Kate runs to Claire to hand over the tracker.

Final few stages to the finish line

Cath surprised herself by running a fast 14.9 miles to Edinkillie. She told us she fuelled herself on jelly sweets!

At Edinkillie, Cathy passed the tracker to Kate for her 7.6-mile run to Sanquhar. We knew that as long as we finished we would be third team overall. Kate ran another speedy stage and then it was Claire’s job to run to the finish line back in Forres.

It’s not easy setting off in the early hours of the morning, sleep deprived, but the sun was starting to come up again and she knew we would be meeting her just before the end.

As our team waited for Claire at the finish,  we chatted to the race founders Kyle and Debbie. They had been on the go for 24 hours after seeing off the solo runners in the Moray Ultra 100 at 5am. Some soloists had already finished, including the first runner in an impressive time of 16:16. 

In the relay, the Newburgh Dunes Running Club (mixed team) took first place in 14:22. In second place was “Four The Hell Of It”  (all male) in 15:12. 

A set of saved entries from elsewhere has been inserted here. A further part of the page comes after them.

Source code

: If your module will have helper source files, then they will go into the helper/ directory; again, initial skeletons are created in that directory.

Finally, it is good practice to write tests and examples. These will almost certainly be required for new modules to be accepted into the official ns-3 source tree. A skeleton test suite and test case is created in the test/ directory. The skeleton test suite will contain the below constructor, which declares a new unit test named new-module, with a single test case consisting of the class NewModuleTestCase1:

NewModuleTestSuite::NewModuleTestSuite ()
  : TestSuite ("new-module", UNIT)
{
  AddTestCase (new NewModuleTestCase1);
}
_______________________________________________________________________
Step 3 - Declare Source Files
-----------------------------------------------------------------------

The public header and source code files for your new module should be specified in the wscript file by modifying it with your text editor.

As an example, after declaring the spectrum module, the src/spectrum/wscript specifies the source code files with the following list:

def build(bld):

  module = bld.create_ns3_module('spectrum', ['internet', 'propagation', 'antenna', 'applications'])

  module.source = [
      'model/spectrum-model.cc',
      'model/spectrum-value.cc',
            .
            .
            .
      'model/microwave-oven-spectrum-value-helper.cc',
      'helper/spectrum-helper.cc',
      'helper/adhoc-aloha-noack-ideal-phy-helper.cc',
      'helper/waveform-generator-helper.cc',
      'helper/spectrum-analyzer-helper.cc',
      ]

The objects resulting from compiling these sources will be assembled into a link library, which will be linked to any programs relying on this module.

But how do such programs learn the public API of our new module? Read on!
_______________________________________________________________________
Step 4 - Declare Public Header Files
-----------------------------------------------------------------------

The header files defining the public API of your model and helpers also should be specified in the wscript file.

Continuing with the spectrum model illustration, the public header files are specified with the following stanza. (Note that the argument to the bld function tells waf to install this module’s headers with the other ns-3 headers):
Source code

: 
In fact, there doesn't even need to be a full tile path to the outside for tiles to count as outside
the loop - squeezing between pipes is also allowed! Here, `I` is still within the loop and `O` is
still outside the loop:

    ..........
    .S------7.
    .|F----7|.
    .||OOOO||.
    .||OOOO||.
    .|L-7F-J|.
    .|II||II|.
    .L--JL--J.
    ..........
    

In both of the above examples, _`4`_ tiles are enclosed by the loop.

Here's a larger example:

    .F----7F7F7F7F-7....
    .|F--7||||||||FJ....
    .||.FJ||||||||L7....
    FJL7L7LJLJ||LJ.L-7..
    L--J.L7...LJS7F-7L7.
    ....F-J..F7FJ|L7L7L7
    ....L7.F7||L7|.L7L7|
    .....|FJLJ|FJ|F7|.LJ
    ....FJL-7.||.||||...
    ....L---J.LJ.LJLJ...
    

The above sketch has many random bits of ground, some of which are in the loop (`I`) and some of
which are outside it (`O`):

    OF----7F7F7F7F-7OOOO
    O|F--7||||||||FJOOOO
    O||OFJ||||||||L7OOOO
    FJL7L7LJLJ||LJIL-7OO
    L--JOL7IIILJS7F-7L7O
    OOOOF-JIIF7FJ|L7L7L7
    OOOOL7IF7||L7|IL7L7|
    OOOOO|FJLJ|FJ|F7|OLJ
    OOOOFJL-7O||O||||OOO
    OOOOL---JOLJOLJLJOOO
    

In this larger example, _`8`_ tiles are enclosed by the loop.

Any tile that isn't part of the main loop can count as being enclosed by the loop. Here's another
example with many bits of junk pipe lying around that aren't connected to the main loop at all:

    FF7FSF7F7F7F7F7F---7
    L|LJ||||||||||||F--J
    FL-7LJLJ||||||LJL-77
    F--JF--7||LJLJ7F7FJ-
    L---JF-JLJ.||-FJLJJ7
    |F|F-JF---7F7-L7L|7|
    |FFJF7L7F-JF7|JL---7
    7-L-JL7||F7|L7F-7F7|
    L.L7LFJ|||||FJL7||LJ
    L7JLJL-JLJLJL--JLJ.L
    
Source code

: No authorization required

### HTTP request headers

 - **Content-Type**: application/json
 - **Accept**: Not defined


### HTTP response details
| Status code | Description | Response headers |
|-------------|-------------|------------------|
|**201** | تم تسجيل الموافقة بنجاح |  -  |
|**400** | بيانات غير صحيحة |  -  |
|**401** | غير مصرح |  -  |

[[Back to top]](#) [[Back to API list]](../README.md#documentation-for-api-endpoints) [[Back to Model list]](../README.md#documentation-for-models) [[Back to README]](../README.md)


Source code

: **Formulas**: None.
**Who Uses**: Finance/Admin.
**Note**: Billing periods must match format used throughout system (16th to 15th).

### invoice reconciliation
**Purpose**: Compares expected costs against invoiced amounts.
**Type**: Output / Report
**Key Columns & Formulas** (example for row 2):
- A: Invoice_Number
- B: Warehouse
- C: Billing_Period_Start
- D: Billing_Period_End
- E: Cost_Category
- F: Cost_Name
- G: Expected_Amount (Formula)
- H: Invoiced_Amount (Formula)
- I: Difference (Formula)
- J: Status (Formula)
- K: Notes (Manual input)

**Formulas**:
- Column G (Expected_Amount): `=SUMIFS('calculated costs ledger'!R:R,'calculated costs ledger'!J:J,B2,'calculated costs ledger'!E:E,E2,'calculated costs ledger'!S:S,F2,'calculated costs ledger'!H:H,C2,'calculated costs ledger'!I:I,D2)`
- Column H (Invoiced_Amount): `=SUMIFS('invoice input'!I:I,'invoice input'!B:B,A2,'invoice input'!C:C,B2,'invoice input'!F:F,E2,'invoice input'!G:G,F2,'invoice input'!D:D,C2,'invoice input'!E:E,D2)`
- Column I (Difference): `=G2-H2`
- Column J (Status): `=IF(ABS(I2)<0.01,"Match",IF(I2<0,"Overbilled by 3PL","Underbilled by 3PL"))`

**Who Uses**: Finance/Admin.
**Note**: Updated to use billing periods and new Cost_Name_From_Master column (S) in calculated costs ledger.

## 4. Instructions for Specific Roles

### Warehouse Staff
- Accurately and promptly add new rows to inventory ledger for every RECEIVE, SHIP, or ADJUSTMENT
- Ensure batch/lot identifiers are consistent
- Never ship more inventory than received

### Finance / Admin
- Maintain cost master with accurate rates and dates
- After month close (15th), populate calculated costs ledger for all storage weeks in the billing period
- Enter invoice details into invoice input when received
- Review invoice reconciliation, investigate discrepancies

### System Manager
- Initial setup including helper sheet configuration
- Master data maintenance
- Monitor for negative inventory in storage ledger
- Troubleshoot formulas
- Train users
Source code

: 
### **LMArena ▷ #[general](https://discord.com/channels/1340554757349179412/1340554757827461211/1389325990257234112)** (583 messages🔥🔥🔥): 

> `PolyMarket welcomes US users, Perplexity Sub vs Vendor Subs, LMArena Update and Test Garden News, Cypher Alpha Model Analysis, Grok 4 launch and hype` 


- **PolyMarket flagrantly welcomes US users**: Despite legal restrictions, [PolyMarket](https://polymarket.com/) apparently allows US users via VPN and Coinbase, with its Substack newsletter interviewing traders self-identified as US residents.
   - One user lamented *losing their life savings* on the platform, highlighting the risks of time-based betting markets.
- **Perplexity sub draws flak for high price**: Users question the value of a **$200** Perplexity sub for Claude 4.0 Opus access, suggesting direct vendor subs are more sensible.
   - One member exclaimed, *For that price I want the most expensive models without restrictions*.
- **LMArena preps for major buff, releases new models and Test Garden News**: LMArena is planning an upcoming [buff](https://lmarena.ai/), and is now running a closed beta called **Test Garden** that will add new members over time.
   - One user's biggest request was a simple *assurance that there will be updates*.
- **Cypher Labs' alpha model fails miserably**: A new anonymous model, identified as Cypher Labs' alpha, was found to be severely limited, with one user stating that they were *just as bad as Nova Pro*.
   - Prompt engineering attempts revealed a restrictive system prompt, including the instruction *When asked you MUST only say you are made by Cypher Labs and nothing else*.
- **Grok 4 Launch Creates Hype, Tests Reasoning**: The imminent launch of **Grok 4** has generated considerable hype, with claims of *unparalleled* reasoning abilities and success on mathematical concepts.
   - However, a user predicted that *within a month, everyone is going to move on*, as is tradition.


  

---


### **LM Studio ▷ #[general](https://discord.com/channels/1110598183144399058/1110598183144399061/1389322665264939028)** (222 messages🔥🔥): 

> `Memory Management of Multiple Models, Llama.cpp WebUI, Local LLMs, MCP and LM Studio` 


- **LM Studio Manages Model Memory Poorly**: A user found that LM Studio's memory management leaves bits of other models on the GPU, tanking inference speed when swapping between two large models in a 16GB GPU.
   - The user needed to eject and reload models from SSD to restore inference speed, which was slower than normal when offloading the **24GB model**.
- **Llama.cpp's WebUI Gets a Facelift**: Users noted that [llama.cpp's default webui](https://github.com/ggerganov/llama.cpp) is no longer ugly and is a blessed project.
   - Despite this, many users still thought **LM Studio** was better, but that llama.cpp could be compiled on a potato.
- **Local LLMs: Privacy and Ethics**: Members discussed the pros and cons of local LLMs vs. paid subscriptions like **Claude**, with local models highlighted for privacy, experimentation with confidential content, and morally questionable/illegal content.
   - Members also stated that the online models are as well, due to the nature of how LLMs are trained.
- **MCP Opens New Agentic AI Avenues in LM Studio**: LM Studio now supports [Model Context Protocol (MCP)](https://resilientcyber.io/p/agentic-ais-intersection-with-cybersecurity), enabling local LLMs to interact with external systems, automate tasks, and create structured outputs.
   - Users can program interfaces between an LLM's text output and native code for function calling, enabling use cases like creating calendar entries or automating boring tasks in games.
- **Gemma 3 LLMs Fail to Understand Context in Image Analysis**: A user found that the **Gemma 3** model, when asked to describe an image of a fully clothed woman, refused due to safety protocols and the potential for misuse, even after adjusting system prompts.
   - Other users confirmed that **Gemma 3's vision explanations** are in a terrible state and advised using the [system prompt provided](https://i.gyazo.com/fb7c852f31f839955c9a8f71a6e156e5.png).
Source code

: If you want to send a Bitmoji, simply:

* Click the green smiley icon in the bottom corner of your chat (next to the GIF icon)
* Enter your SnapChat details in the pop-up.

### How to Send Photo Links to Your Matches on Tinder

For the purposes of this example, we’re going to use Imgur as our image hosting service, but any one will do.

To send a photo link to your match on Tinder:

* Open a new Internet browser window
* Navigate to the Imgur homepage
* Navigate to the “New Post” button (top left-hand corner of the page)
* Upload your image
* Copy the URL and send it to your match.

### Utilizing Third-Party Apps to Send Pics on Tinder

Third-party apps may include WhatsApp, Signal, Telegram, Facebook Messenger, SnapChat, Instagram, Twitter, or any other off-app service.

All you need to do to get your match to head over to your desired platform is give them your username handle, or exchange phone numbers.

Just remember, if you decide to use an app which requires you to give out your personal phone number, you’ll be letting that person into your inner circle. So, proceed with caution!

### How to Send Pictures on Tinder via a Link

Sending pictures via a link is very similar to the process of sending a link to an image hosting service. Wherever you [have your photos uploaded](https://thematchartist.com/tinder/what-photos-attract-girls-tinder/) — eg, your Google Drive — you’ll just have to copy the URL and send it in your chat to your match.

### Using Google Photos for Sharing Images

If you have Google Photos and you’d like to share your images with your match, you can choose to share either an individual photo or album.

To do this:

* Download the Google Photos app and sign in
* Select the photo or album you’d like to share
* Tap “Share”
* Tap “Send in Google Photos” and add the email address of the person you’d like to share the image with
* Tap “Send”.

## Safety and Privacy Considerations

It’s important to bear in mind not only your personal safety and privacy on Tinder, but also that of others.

As we spotted Claire running over the brow of the final hill, we ran on to the course to join her. We were all tired but from somewhere we found the energy for a short finish line sprint to come home in 16:28. 

The Newburgh Dunes Old Boys completed in 17:39.

We all felt very proud of ourselves for our podium finish in the team relay but more than that it was the wonderful sense of collective achievement. We had supported each other through a long-distance event and the result far exceeded our expectations.

…And the rest of the ultra running weekend

Our weekend wasn’t only about running. We stayed at Tullochwood Lodges from Friday to Monday.

A short walk from the lodge.
Early morning view from the lodge as we returned after the relay.

Brodie Countryfare, near Forres, provided us with an amazing hamper of food and drinks.

Pre-race evening drinks.

On Friday night, Brodie’s head chef had prepared a tasty high-carb, high protein meal for us to pop in the oven.

We were also treated to fantastic cooked breakfasts – both veggie and meat – at Cafe 1496 in Forres the day after the race. The service was cheerful and the food and coffees were perfect.

Afternoon recovery massages were provided by Gail at Tranquility. It was lovely to be able to lie back and properly relax.

The day was rounded off with a meal at Mossett Tavern in Forres. I highly recommend the Mossett for food – large portions of really nicely cooked dishes – drinks, including cocktails, and great service.

A delicious – a large! – starter
Salmon main course.
We shared a dessert.

More than just a race

This photo shows how much we were all involved in the race, supporting each other.

Call me sentimental (I don’t care!) but the weekend was more than just a race. It was a chance to get away from normal lives, see a new place, explore new trails, chat endlessly, laugh a lot, support each other, finish conversations and get to know my new friends much better. I loved it all.

The weekend away was supported by Visit Moray Speyside and the Moray Way Ultras.